= Thomas Lloyd (stenographer) =

Anglo-American stenographer (1756–1827)

Thomas Lloyd (1756 – 1827), known as the "Father of American Shorthand," was born in London on August 14 to William and Hannah Biddle Lloyd. Lloyd studied at the College of St. Omer in Flanders, where he first learned his method of shorthand. This very method of shorthand earned him his nickname as he published the most complete and official record of the First Continental Congress from the notes taken in his shorthand. Some of his other prominent accomplishments include working for the United States Treasurer and reporting the first Inaugural Address given by George Washington, which was then published in the Gazette of the United States.

==Life==

===Soldier===
Immigrating just prior to the outbreak of the American Revolutionary War, Lloyd joined the effort by volunteering for the Fifth Independent Company of the Maryland Militia with whom he fought in the Long Island campaign during 1776, and upon its disbandment, enlisted in the Fourth Company of the Fourth Regiment of Maryland. Wounded at the Battle of Brandywine, Lloyd was discharged in February 1779.

===Stenographer===
Lloyd married Mary Carson in 1780 and moved to Philadelphia where he generated a reputation as a skilled stenographer and teacher. His continued interest in politics lead him to attend the first session of the Federal Congress. His publication of the record for that session earned him a permanent position in all Congressional debates. His publication, the Congressional Register, became widely known as the most accurate and official documentation of debates and was used frequently by individual Congressmen for quotes. As Lloyd's publishing career continued, his partisan work brought criticism from outside sources.
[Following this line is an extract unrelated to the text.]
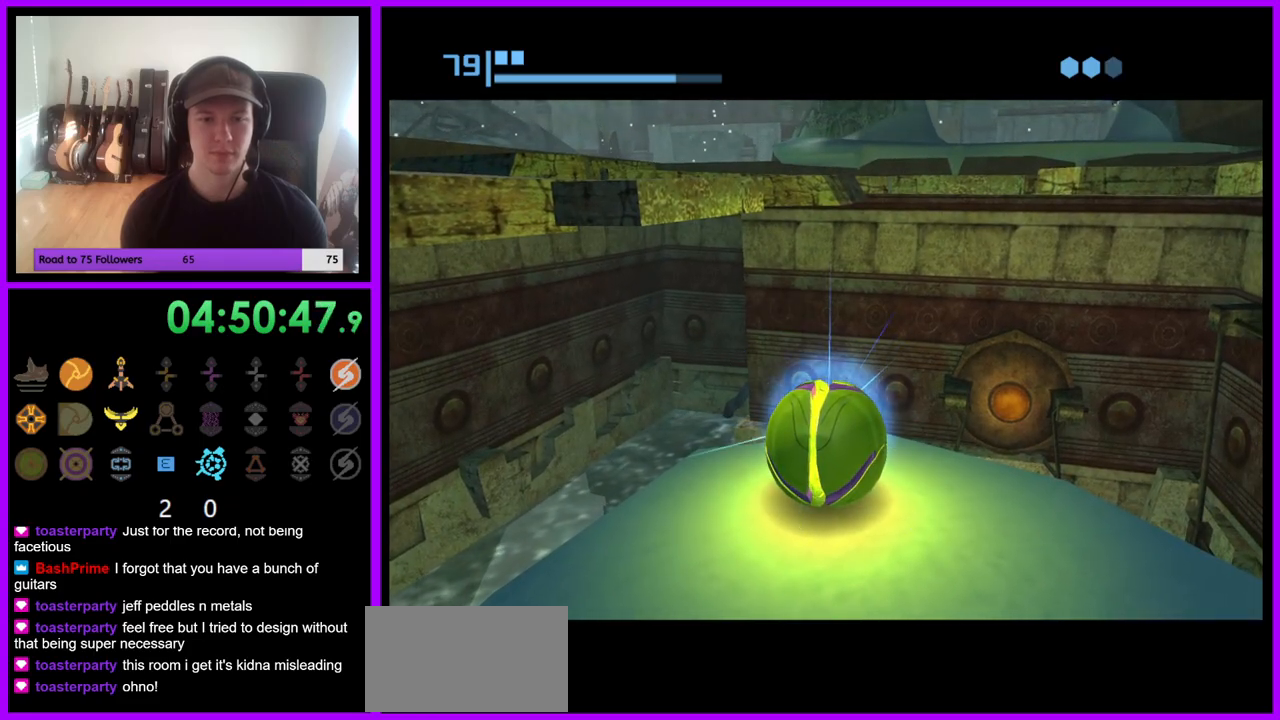
{"dt_ms": 500, "buttons": ["A"], "left_stick": "center", "right_stick": "center", "events": [[250, "A", "down"], [367, "A", "up"], [483, "A", "down"]]}
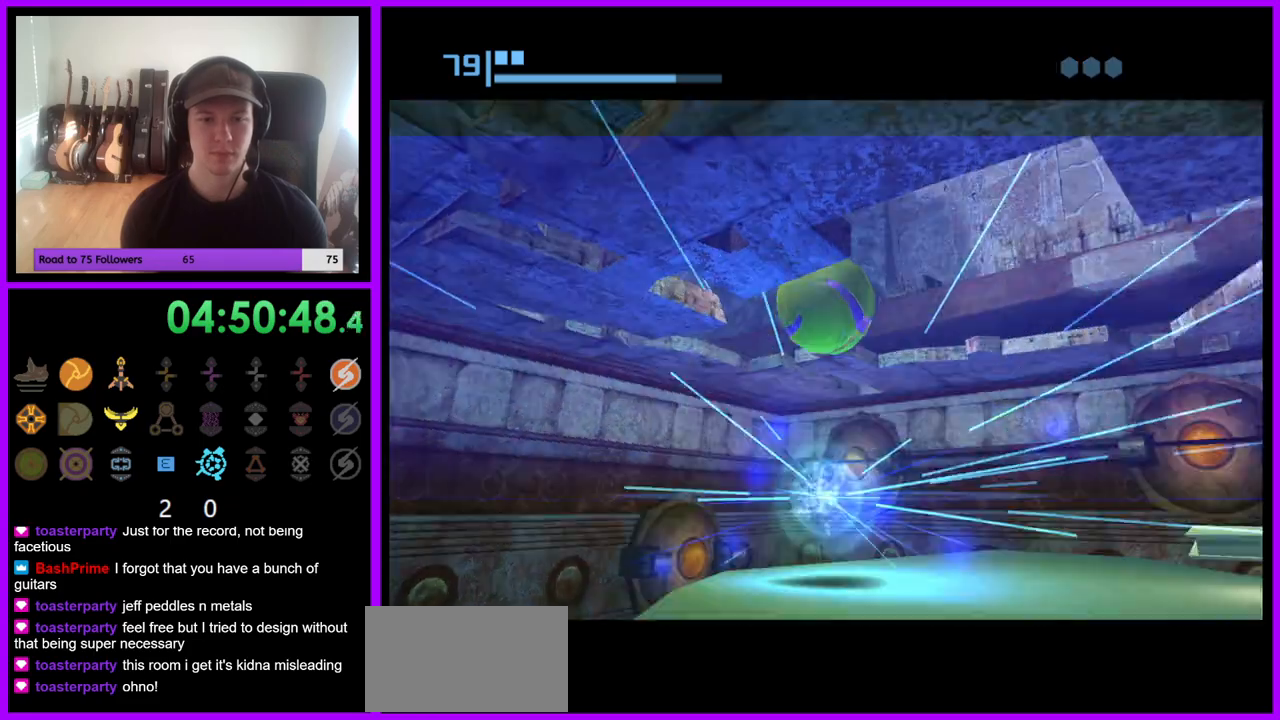
{"dt_ms": 500, "buttons": [], "left_stick": "center", "right_stick": "center", "events": [[67, "A", "up"]]}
Failing to publish his notes from the Maryland Convention and the anti-Federalist speeches from the Pennsylvania Convention, Lloyd earned a reputation as an ardent supporter of the Constitution, but also earned criticism from fellow journalists and political figures alike who accused him of taking bribes. In 1789, Lloyd reported on the first session of the First House of Representatives and was appointed official recorder for the second session. While Lloyd continued recording various political debates and Congressional sessions, his publication of the Register concluded in 1790.

===In London===
After the end of Lloyd's publications, he returned to London with his family in 1791. Hitting a string of bad luck, Lloyd was put in Newgate prison for debt and upon his release, returned to the United States in hopes of once again publishing his recordings. However, upon his return, Lloyd was not given back his position with Congress and found himself out of work.

===Method Published===
Mathew Carey, prominent publisher and employee of the Pennsylvania Herald worked with Lloyd to learn his method of shorthand and in January 1793, published The System of Shorthand Practiced by Thomas Lloyd in Taking Down the Debates of Congress and Now (With His Permission) Published for General Use.

==Legacy==
The last known publication by Lloyd was a work that compiled the full structure of his shorthand system that ended up being his legacy that was published in 1819. His book, Lloyd's Stenography, was designed to be sold as a manual to those wishing to learn shorthand.

Lloyd died on January 19, 1827, and was buried in the cemetery of St. Augustine Church which is located on Fourth, near Vine, in Philadelphia. He was survived by three daughters and Maria Daly Shea who was raised in his household and eventually became the heir of the Lloyd family papers.